Friday, December 5, 2008

The Silly Season

I can't be sure if it's Australia or if it's just the way that life itself has become, but every year for the last four or five years, it feels like we are running a marathon that starts in November and finishes on New Year's Day. Australians have coined a phrase to refer to this time of the year, they call it, the "silly season". Silly is just the tip of the iceberg really...

In Melbourne, the month of November begins with the Melbourne Cup. This is a famous horse race known in Australia as, "The race that stops a nation". It happens each year on the first Tuesday in November and it's a public holiday in Victoria (the state of which Melbourne is the capital city). Melburnians and Victorians more broadly are not the only Australians who observe Melbourne Cup Day--people in other states might have to go to work, but there is no doubt that when the actual Melbourne Cup Race is run during the day, these people will take a break and watch to see who wins. Australians love to have a bet on the Melbourne Cup and you'd be hard pressed to find someone who doesn't have something riding on the race whether it be in an office pool or with a bookie--almost everyone seems to have a stake in the final outcome.

The Melbourne Cup is not just a horse race though--it's part of a month long horse racing carnival known as "The Spring Racing Carnival". So I guess really, the silly season starts back in October. The horses are only one aspect, the fashions on the field are also of great concern. Men and women alike spend weeks and months preparing their racing outfits for the racing carnival. The fashion, the food, the drinks, the horses, the money changing hands--it all makes for a very festive atmosphere and so begins the silly season.

Once we get the horses out of our system, it's all down hill until New Year's Day. It becomes very important in Australia, as the year winds to a close, to get together with each group you are associated with. What this means is every group that you are involved with will have some sort of a break up party. There will be work Christmas parties to attend, school concerts and parties to be had, as well as gatherings with friends and family. It's as if all the people in your life need to see you before the year finishes. It's like you've all got to bid a final farewell to the year together before the new year can be ushered in.

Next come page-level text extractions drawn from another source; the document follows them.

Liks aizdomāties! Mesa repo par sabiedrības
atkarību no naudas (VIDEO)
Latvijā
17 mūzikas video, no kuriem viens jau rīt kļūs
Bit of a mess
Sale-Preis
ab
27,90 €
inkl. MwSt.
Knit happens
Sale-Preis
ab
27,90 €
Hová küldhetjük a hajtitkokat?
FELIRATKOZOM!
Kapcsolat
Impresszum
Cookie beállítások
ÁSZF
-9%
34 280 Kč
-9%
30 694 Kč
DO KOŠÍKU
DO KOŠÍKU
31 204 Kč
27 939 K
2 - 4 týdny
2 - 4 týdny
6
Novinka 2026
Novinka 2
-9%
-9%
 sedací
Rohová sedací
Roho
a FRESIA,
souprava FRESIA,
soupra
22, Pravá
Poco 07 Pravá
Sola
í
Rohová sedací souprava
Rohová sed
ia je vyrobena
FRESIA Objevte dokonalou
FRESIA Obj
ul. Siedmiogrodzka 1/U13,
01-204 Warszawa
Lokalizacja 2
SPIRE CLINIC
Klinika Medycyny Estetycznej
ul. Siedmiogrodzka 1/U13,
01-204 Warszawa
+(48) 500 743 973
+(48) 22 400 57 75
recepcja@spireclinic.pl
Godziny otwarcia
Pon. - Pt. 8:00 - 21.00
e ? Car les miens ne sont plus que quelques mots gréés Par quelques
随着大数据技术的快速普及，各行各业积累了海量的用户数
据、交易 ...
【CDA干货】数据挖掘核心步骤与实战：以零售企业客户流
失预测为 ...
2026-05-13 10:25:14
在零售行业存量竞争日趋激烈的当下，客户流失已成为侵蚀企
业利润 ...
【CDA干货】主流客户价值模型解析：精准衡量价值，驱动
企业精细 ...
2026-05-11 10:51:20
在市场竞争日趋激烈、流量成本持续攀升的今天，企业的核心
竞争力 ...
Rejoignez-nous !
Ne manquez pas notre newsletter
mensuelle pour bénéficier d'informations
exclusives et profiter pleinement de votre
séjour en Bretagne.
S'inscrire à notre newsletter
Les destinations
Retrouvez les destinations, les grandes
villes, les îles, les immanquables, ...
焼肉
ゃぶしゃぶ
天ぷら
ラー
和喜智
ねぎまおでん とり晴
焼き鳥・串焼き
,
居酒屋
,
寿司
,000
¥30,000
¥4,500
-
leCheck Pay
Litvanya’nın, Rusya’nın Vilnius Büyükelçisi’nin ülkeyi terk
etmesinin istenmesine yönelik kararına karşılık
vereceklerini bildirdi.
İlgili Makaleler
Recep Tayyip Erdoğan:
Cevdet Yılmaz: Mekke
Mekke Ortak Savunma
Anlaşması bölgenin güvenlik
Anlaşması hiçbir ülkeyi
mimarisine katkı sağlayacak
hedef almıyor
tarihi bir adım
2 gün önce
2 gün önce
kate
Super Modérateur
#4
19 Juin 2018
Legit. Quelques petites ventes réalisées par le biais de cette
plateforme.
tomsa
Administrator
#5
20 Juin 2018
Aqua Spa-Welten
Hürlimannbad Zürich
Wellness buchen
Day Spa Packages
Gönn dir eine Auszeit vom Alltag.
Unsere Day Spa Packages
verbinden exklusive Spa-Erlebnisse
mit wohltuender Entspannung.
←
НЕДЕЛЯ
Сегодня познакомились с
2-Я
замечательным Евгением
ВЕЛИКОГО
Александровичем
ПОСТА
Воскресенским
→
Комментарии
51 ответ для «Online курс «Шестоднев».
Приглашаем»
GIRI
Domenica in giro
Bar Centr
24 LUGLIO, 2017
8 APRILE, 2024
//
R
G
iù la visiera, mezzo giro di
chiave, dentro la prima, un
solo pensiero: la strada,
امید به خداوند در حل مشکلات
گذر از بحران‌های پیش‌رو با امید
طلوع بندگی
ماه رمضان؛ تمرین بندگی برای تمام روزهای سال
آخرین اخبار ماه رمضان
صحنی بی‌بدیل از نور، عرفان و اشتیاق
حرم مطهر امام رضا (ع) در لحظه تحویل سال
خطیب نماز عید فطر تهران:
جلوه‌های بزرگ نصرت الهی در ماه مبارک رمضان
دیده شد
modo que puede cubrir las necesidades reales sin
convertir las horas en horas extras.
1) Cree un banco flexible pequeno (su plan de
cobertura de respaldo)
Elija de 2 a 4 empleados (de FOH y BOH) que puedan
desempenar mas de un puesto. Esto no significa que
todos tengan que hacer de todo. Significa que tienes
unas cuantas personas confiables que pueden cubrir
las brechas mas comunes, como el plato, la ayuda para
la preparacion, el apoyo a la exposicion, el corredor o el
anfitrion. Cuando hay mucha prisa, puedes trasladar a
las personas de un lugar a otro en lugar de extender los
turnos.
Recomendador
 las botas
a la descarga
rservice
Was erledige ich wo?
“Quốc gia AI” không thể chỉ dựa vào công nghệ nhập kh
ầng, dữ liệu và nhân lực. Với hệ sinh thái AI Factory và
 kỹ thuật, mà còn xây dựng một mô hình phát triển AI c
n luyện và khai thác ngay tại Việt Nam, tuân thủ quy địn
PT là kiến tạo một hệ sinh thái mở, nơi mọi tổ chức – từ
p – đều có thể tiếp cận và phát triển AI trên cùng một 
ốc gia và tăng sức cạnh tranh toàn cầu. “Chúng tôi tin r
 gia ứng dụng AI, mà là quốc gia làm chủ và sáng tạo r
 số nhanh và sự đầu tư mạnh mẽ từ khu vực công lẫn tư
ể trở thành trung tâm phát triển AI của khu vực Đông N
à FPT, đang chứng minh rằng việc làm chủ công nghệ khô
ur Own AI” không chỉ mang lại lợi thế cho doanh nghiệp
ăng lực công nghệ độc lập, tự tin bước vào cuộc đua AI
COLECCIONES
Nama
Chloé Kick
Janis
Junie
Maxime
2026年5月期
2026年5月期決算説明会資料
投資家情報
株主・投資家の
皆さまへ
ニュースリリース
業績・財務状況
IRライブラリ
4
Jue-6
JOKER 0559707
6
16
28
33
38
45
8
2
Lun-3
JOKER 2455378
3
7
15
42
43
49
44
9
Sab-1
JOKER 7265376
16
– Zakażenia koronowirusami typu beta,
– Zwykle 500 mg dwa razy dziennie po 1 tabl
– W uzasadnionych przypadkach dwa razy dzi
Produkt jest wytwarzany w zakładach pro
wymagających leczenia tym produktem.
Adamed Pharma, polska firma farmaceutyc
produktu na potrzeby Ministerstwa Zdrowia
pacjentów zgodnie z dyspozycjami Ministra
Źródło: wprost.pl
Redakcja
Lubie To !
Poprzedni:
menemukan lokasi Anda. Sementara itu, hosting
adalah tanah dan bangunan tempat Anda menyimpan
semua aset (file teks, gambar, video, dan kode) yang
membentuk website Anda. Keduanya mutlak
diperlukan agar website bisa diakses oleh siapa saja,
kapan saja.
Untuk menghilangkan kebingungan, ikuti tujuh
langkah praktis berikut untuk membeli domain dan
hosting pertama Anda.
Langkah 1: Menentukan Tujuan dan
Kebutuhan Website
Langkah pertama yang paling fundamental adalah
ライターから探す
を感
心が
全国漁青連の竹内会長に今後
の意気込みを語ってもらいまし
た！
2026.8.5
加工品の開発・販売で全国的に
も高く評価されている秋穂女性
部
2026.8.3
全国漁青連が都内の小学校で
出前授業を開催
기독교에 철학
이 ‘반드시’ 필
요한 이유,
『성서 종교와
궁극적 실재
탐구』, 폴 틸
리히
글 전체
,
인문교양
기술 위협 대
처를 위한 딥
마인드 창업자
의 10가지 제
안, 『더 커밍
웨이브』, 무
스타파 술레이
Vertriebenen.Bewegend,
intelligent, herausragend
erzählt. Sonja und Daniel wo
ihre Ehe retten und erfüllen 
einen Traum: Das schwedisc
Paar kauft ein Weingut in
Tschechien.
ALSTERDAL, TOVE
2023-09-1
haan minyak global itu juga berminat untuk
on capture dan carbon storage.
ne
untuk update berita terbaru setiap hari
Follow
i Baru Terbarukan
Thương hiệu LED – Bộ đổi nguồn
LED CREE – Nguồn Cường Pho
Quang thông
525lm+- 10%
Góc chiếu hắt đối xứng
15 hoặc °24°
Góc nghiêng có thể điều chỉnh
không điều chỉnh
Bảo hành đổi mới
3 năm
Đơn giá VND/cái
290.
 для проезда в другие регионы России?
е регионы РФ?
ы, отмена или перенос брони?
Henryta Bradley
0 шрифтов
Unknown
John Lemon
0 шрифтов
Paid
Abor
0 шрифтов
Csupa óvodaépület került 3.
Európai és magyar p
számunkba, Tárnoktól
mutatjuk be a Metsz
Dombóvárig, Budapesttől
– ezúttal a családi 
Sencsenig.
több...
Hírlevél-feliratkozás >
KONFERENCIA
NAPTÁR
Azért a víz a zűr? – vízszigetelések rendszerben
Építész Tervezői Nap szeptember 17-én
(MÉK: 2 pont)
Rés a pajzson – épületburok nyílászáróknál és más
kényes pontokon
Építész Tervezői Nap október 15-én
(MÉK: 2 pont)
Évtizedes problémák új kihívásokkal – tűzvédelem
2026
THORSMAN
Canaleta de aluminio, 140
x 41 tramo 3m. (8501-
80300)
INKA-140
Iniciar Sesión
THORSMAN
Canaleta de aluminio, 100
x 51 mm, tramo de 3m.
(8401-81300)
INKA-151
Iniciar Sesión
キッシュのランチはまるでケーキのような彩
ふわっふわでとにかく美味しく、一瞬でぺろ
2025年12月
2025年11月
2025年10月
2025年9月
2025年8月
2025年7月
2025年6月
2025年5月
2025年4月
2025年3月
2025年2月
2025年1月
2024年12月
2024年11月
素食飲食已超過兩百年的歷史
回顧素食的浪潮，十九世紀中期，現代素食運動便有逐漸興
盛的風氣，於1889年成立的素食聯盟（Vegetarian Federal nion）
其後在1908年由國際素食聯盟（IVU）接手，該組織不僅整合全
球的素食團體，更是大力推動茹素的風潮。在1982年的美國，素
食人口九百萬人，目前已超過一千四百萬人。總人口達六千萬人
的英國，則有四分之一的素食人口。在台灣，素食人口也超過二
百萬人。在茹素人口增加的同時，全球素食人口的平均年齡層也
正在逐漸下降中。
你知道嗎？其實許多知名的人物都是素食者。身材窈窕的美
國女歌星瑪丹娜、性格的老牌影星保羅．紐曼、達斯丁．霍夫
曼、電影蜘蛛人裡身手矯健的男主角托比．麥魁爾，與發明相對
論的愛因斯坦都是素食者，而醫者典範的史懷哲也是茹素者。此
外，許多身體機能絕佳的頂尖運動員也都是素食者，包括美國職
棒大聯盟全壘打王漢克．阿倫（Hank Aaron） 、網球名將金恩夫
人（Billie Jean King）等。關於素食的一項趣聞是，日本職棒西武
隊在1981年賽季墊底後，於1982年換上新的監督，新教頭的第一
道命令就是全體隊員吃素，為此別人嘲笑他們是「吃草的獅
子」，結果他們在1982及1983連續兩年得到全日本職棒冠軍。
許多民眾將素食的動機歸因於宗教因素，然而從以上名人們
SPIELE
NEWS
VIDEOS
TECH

The refrain,"Let's catch up before Christmas" has become all to common here. I can't figure out why it is that Aussies are so keen to get together this time of year. I have a few theories. Firstly, it's summer time here and the weather is conducive to getting together and having barbecues, etc and so people are keen to take advantage of that fact. I also think that another reason people are so keen to get together with one another before Christmas or New Year's is that the vast majority of people tend to take multiple weeks off in January and travel to coastal towns to spend their holidays on the beach. So it's almost as if people know they won't see much of each other in the coming month so they want to get quality time in now before that happens.

I don't know, I can't explain the phenomenon. What I can say is that our social calendar is pretty much non-stop from the beginning of November through till New Year's day and it gets busier every year. Is Australia the only place where this happens? Are they the only ones that socialise their way through the end of the year in a "the world's coming to an end on Jan 1st we must see each other before then" kind of way? Please...enlighten me!

2 comments:

Rosa said...

It's funny, I was just on the phone with my sister in Melbourne a moment ago and she used the phrase the 'Silly Season' too.
It seems that Christmas starts at the tail-end of Halloween downunder in order to get all the social events in before the schools break up for the summer holidays. Mad maudlin!

Anonymous said...

Since I have only been here a little over 2 months, I haven't thought about this yet, but now that you mention it - I can see exactly what you are talking about. It could also have to do with the school year ending as well, and the fact that so many people take long holidays around Christmas-time. Hey - any excuse to party sounds good to me!